A Lockheed Martin-integrated F-15SA ground training system is being installed at KKAB and is due for completion by 2020. By early 2017, Number 55 Squadron (Fighter Training Unit) at KKAB and 29 Squadron at KFAB were to have each had 24 F-15SAs, plus four at KAAB with 92 Squadron and the Fighter Weapons School.

Number 93 Squadron, at Prince Sultan Air Base (PSAB), as to receive its first F-15SAs in mid-2017 be at its full 24-aircraft strength in a year. Deliveries of F-15SAs will continue until 2019. But the delays to the flight test programme will likely postpone these target dates.

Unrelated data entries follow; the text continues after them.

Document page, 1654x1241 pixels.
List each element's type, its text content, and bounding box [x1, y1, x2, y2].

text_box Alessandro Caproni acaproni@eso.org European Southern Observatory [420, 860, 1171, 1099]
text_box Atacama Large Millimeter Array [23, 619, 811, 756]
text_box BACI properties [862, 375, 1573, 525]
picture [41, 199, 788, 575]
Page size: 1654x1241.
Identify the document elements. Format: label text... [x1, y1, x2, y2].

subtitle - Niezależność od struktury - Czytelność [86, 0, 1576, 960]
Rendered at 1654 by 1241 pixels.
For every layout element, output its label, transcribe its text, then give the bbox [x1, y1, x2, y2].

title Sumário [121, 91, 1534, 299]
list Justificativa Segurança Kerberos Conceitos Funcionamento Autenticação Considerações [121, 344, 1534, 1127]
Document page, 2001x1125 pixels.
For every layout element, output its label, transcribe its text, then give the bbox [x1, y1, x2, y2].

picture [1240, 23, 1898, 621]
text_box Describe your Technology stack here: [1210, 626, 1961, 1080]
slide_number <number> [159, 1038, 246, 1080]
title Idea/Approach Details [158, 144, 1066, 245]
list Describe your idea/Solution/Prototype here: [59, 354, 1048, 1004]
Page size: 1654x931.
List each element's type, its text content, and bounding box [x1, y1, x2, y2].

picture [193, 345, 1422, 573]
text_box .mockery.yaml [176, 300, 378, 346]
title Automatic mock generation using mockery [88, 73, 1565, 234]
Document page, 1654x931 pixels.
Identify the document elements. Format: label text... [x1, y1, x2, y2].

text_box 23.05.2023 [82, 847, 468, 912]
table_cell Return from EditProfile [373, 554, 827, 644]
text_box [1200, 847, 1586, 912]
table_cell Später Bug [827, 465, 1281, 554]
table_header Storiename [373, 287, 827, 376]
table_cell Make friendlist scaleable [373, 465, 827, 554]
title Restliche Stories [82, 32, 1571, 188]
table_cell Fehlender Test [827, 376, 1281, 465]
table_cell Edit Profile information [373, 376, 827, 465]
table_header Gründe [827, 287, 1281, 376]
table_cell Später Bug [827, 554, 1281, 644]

The first F-15S to F-15SA upgrade was to be delivered to KAAB in mid-2017, but that also is likely to be delayed by six months or more. The upgrade line will start delivering F-15SAs to KAAB soon after, at a rate of one to two per month.

In early 2015, the flight-test programme was accelerated. Today, 40 production F-15SAs have been built and stored at St Louis, awaiting the completion of the four- aircraft test flying programme, while the training pipelines were already open.

Training, initially for instructors, was provided in the US by ex-US military personnel working for Mohawarean Aviation Services Co, a Saudi corporation. Five adjustments to the F-15SA programme were funded and implemented by the end of 2015.

The schedule for F-15SA delivery to the RSAF was the subject of a high-level review. Maj General Mohammed bin Saleh Al Qtaibi, the Saudi air chief and Heidi Grant, the Deputy Under Secretary of the Air Force for International Affairs, met in Washington on January 11-13, 2016.

A US Air Force spokesman reported, “the program was on track.” This meeting was intended to help set the stage for president Obama’s visit to Saudi Arabia in April.

The delays have all come from the US side of the programme, rather than the Saudis’ economic problems (development funding was largely front-end loaded) or their ability to integrate the aircraft into their force structure, with the simultaneous need to focus on combat operations.

Prince Sultan bin Khaled al Faisal, a US-trained Saudi officer now at a Riyadh think tank, said in Washington on October 9, 2015: “I do not see a problem with any weapon system we decide to buy. We are able to train through every operational cycle and our groundcrews are some of the best in the world.”